Prostate‐specific antigen: Establishment of the reference range for the clinically normal prostate gland and the effect of digital rectal examination, ejaculation, and time on serum concentrations

Abstract
This study investigated the serum prostate-specific antigen concentration in 100 healthy men (mean age, 26.3 years; range, 20–29 years) with a clinically normal prostate gland. The effect of digital rectal examination and ejaculation on the serum concentration, and the variability of the serum concentration over 1-week and 1-month periods were examined. In the 100 subjects, the serum prostate-specific antigen concentration ranged from less than 0.1–2.6 ng/ml. The mean, median, and mode were 0.68 ng/ml, 0.6 ng/ml, and 0.4 ng/ml, respectively. The 97.5th percentile value was 2.1 ng/ml. The mean and median changes in the serum concentration after digital rectal examination were −0.013 ±0.11 ng/ml and 0.0 ng/ml, respectively (P = 0.59 compared with control group). The mean change after ejaculation was 0.05 ±0.12 ng/ml, and the median change was 0.0 ng/ml (P = 0.14 compared with control group). Diurnal variation showed minimal change in 16 patients over a 1-week period. The mean change (p.m. value - a.m. value) was 0.003 ng/ml (range, −0.2–0.06 ng/ml).
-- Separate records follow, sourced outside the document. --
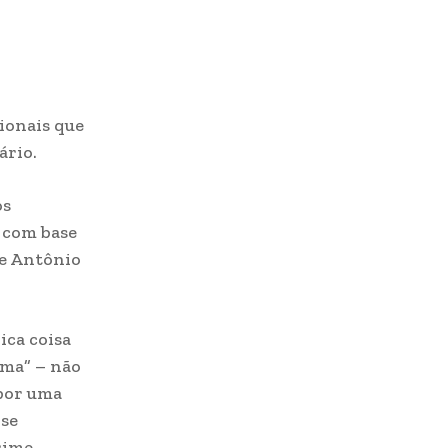
sionais que
ário.
os
 com base
de Antônio
ica coisa
ima” – não
por uma
 se
rime.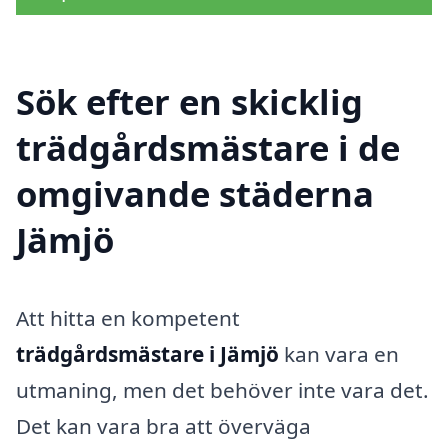
Sök efter en skicklig
trädgårdsmästare i de
omgivande städerna
Jämjö
Att hitta en kompetent
trädgårdsmästare i Jämjö
kan vara en
utmaning, men det behöver inte vara det.
Det kan vara bra att överväga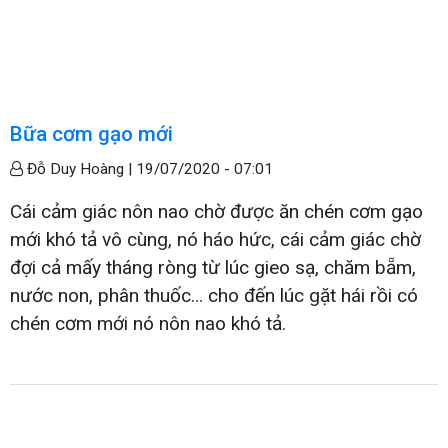
Bữa cơm gạo mới
Đỗ Duy Hoàng |
19/07/2020 - 07:01
Cái cảm giác nôn nao chờ được ăn chén cơm gạo
mới khó tả vô cùng, nó háo hức, cái cảm giác chờ
đợi cả mấy tháng ròng từ lúc gieo sạ, chăm bẵm,
nước non, phân thuốc… cho đến lúc gặt hái rồi có
chén cơm mới nó nôn nao khó tả.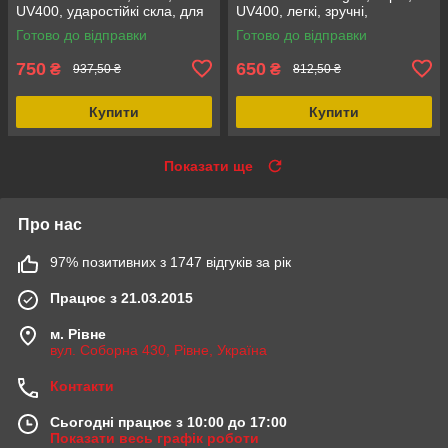
UV400, ударостійкі скла, для
UV400, легкі, зручні,
спорту та захисту очей
протитуманне покриття
Готово до відправки
Готово до відправки
750
650
₴
₴
937,50 ₴
812,50 ₴
Купити
Купити
Показати ще
Про нас
97% позитивних з 1747 відгуків за рік
Працює з 21.03.2015
м. Рівне
вул. Соборна 430, Рівне, Україна
Контакти
Сьогодні працює з 10:00 до 17:00
Показати весь графік роботи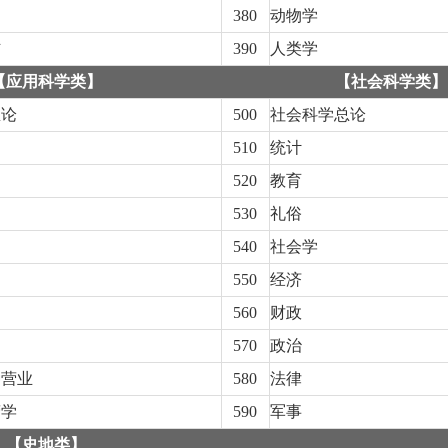
380
动物学
信
390
人类学
【应用科学类】
【社会科学类】
总论
500
社会科学总论
510
统计
520
教育
530
礼俗
540
社会学
550
经济
560
财政
570
政治
种营业
580
法律
营学
590
军事
【史地类】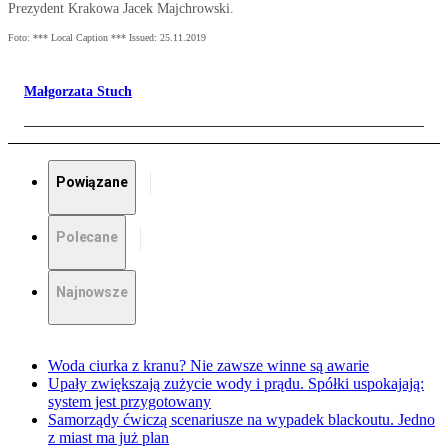
Prezydent Krakowa Jacek Majchrowski.
Foto: *** Local Caption *** Issued: 25.11.2019
Małgorzata Stuch
Powiązane
Polecane
Najnowsze
Woda ciurka z kranu? Nie zawsze winne są awarie
Upały zwiększają zużycie wody i prądu. Spółki uspokajają:
system jest przygotowany
Samorządy ćwiczą scenariusze na wypadek blackoutu. Jedno
z miast ma już plan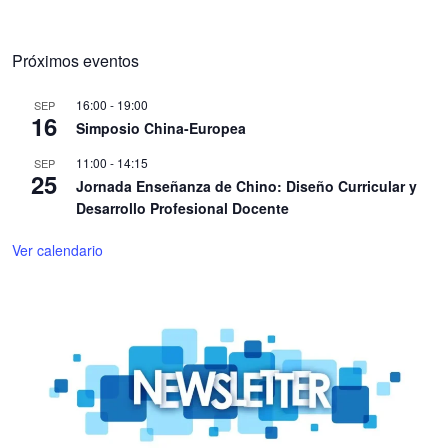
Próximos eventos
16:00
-
19:00
SEP
16
Simposio China-Europea
11:00
-
14:15
SEP
25
Jornada Enseñanza de Chino: Diseño Curricular y
Desarrollo Profesional Docente
Ver calendario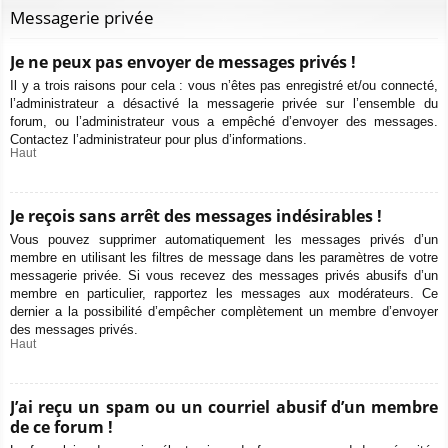
Messagerie privée
Je ne peux pas envoyer de messages privés !
Il y a trois raisons pour cela : vous n’êtes pas enregistré et/ou connecté,
l’administrateur a désactivé la messagerie privée sur l’ensemble du
forum, ou l’administrateur vous a empêché d’envoyer des messages.
Contactez l’administrateur pour plus d’informations.
Haut
Je reçois sans arrêt des messages indésirables !
Vous pouvez supprimer automatiquement les messages privés d’un
membre en utilisant les filtres de message dans les paramètres de votre
messagerie privée. Si vous recevez des messages privés abusifs d’un
membre en particulier, rapportez les messages aux modérateurs. Ce
dernier a la possibilité d’empêcher complètement un membre d’envoyer
des messages privés.
Haut
J’ai reçu un spam ou un courriel abusif d’un membre
de ce forum !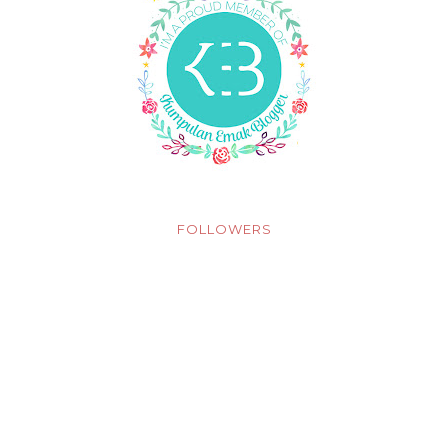
FOLLOWERS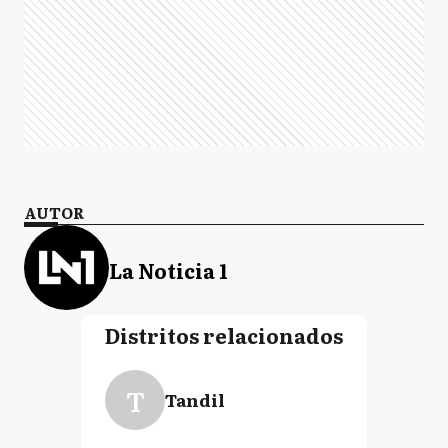
AUTOR
La Noticia 1
Distritos relacionados
T
Tandil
In addition, the serum concentration showed minimal intrapatient variability in 20 patients throughout a 1-month period; the average coefficient of variation (standard deviation/mean) in these subjects was 16.5% (range, 6.4–45.2%). These results indicate that the range in the serum concentration of prostate-specific antigen for healthy men with a clinically normal prostate gland is significantly lower (0.0–2.6 ng/ml) than the currently employed range (0.0–4.0 ng/ml; Tandem-R PSA assay); in addition, digital rectal examination and ejaculation have no significant effect on the serum concentration. Finally, the time of day has little effect, and the variability in the serum concentration of prostate-specific antigen over a 1-week and 1-month interval is minimal.